Your instructions: The full listing should be written out verbatim, and its images should be dropped.

%%

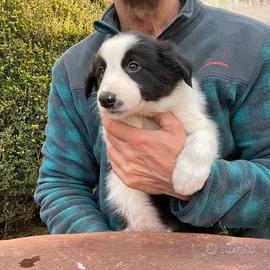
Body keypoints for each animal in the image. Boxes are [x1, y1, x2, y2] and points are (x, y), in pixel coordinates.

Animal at [85, 33, 218, 232]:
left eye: (133, 66)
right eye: (101, 72)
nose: (105, 100)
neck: (149, 112)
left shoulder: (199, 122)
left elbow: (202, 139)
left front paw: (187, 177)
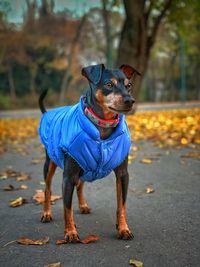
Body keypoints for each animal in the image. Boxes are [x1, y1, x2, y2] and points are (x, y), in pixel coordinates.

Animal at [38, 63, 140, 243]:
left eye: (129, 85)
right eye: (109, 84)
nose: (130, 100)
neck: (102, 126)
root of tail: (48, 113)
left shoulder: (122, 174)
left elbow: (121, 205)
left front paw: (123, 229)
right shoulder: (68, 176)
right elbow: (67, 208)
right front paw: (70, 233)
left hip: (85, 168)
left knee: (80, 185)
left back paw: (83, 205)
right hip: (51, 163)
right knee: (48, 189)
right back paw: (46, 213)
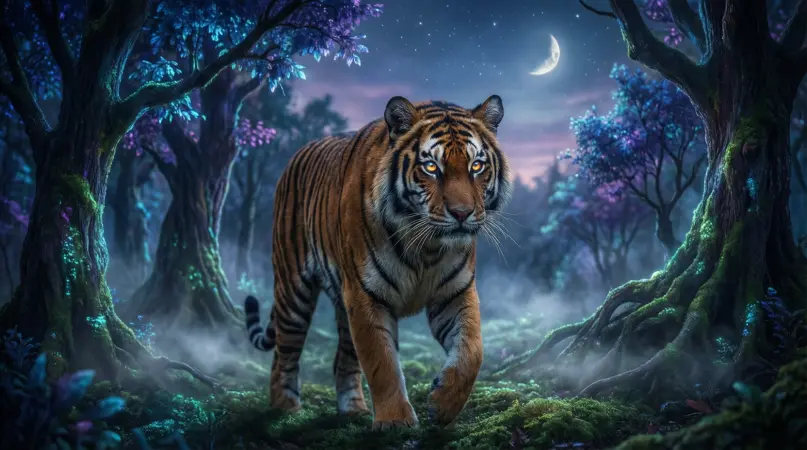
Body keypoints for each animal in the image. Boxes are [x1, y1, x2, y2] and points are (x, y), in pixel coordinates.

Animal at [244, 95, 511, 430]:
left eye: (476, 165)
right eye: (431, 167)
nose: (462, 214)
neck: (426, 246)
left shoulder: (455, 292)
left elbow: (472, 351)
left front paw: (443, 404)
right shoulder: (366, 295)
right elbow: (381, 361)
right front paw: (395, 421)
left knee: (342, 359)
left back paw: (353, 409)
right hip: (294, 290)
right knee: (284, 354)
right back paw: (285, 410)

%%

Answer to the exercise:
Body keypoints for each animal in the image. Boxes are [x1, y1, x2, y2] and points are (x, y), in pixel coordinates.

Animal at [85, 33, 218, 232]:
left eye: (133, 66)
right eye: (101, 72)
nose: (105, 100)
neck: (149, 112)
left shoulder: (199, 122)
left elbow: (202, 139)
left front paw: (187, 177)
Body keypoints for each animal in the image. Boxes are [x1, y1, x2, y2] and points are (x, y), in pixel coordinates.

Animal at [38, 63, 140, 243]:
left eye: (129, 85)
right eye: (109, 84)
nose: (130, 100)
neck: (102, 126)
root of tail: (48, 113)
left shoulder: (122, 174)
left elbow: (121, 205)
left front paw: (123, 229)
right shoulder: (68, 176)
right elbow: (67, 208)
right front paw: (70, 233)
left hip: (85, 168)
left knee: (80, 185)
left back paw: (83, 205)
right hip: (51, 163)
right knee: (48, 189)
right back paw: (46, 213)
Body keypoints for each animal in the image. Boxes are [x1, y1, x2, y2] and points are (x, y), in pixel coordinates.

Animal at [244, 95, 511, 430]:
left eye: (476, 165)
right eye: (431, 167)
nose: (462, 214)
neck: (426, 246)
left shoulder: (455, 292)
left elbow: (472, 351)
left front paw: (443, 404)
right shoulder: (366, 295)
right elbow: (381, 361)
right front paw: (395, 421)
left knee: (342, 359)
left back paw: (353, 409)
right hip: (294, 290)
right knee: (284, 354)
right back paw: (285, 410)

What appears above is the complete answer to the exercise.